Data supplied:
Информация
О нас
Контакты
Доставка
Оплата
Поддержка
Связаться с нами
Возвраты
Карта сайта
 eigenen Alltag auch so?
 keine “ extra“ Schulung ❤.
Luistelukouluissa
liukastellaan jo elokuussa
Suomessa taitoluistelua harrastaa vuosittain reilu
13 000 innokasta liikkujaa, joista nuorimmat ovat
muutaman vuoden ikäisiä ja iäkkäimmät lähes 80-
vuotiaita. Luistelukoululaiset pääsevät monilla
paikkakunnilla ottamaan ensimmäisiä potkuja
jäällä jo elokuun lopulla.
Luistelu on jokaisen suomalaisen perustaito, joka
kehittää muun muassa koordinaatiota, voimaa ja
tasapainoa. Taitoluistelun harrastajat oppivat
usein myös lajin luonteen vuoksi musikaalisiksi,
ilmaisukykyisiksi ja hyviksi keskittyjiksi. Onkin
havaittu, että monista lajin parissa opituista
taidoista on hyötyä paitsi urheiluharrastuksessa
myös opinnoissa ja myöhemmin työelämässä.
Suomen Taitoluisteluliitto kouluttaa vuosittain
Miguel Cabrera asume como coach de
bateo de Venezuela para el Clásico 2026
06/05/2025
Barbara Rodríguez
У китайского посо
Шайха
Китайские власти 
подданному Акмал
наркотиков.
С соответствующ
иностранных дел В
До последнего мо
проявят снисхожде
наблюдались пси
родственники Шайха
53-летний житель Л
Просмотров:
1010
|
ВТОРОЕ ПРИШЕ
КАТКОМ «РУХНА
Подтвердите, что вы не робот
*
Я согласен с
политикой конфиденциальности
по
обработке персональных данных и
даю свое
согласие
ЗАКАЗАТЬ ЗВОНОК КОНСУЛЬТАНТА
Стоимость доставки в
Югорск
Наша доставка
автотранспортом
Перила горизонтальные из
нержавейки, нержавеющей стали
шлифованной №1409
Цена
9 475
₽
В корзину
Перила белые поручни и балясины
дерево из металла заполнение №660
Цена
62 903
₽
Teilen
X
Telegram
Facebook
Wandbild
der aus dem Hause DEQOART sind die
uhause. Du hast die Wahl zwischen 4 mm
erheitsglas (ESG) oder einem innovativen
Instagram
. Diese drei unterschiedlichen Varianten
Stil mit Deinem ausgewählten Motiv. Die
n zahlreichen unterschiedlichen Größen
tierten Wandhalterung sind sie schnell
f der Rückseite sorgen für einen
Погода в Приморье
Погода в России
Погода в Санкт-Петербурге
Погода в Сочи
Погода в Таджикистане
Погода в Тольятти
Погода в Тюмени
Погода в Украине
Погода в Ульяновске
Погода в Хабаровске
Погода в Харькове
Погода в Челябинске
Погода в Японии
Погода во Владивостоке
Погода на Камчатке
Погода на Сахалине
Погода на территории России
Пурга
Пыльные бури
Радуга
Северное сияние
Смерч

Problem: Repeat the whole listing exactly, line for line.

Answer section:
Информация
О нас
Контакты
Доставка
Оплата
Поддержка
Связаться с нами
Возвраты
Карта сайта
 eigenen Alltag auch so?
 keine “ extra“ Schulung ❤.
Luistelukouluissa
liukastellaan jo elokuussa
Suomessa taitoluistelua harrastaa vuosittain reilu
13 000 innokasta liikkujaa, joista nuorimmat ovat
muutaman vuoden ikäisiä ja iäkkäimmät lähes 80-
vuotiaita. Luistelukoululaiset pääsevät monilla
paikkakunnilla ottamaan ensimmäisiä potkuja
jäällä jo elokuun lopulla.
Luistelu on jokaisen suomalaisen perustaito, joka
kehittää muun muassa koordinaatiota, voimaa ja
tasapainoa. Taitoluistelun harrastajat oppivat
usein myös lajin luonteen vuoksi musikaalisiksi,
ilmaisukykyisiksi ja hyviksi keskittyjiksi. Onkin
havaittu, että monista lajin parissa opituista
taidoista on hyötyä paitsi urheiluharrastuksessa
myös opinnoissa ja myöhemmin työelämässä.
Suomen Taitoluisteluliitto kouluttaa vuosittain
Miguel Cabrera asume como coach de
bateo de Venezuela para el Clásico 2026
06/05/2025
Barbara Rodríguez
У китайского посо
Шайха
Китайские власти 
подданному Акмал
наркотиков.
С соответствующ
иностранных дел В
До последнего мо
проявят снисхожде
наблюдались пси
родственники Шайха
53-летний житель Л
Просмотров:
1010
|
ВТОРОЕ ПРИШЕ
КАТКОМ «РУХНА
Подтвердите, что вы не робот
*
Я согласен с
политикой конфиденциальности
по
обработке персональных данных и
даю свое
согласие
ЗАКАЗАТЬ ЗВОНОК КОНСУЛЬТАНТА
Стоимость доставки в
Югорск
Наша доставка
автотранспортом
Перила горизонтальные из
нержавейки, нержавеющей стали
шлифованной №1409
Цена
9 475
₽
В корзину
Перила белые поручни и балясины
дерево из металла заполнение №660
Цена
62 903
₽
Teilen
X
Telegram
Facebook
Wandbild
der aus dem Hause DEQOART sind die
uhause. Du hast die Wahl zwischen 4 mm
erheitsglas (ESG) oder einem innovativen
Instagram
. Diese drei unterschiedlichen Varianten
Stil mit Deinem ausgewählten Motiv. Die
n zahlreichen unterschiedlichen Größen
tierten Wandhalterung sind sie schnell
f der Rückseite sorgen für einen
Погода в Приморье
Погода в России
Погода в Санкт-Петербурге
Погода в Сочи
Погода в Таджикистане
Погода в Тольятти
Погода в Тюмени
Погода в Украине
Погода в Ульяновске
Погода в Хабаровске
Погода в Харькове
Погода в Челябинске
Погода в Японии
Погода во Владивостоке
Погода на Камчатке
Погода на Сахалине
Погода на территории России
Пурга
Пыльные бури
Радуга
Северное сияние
Смерч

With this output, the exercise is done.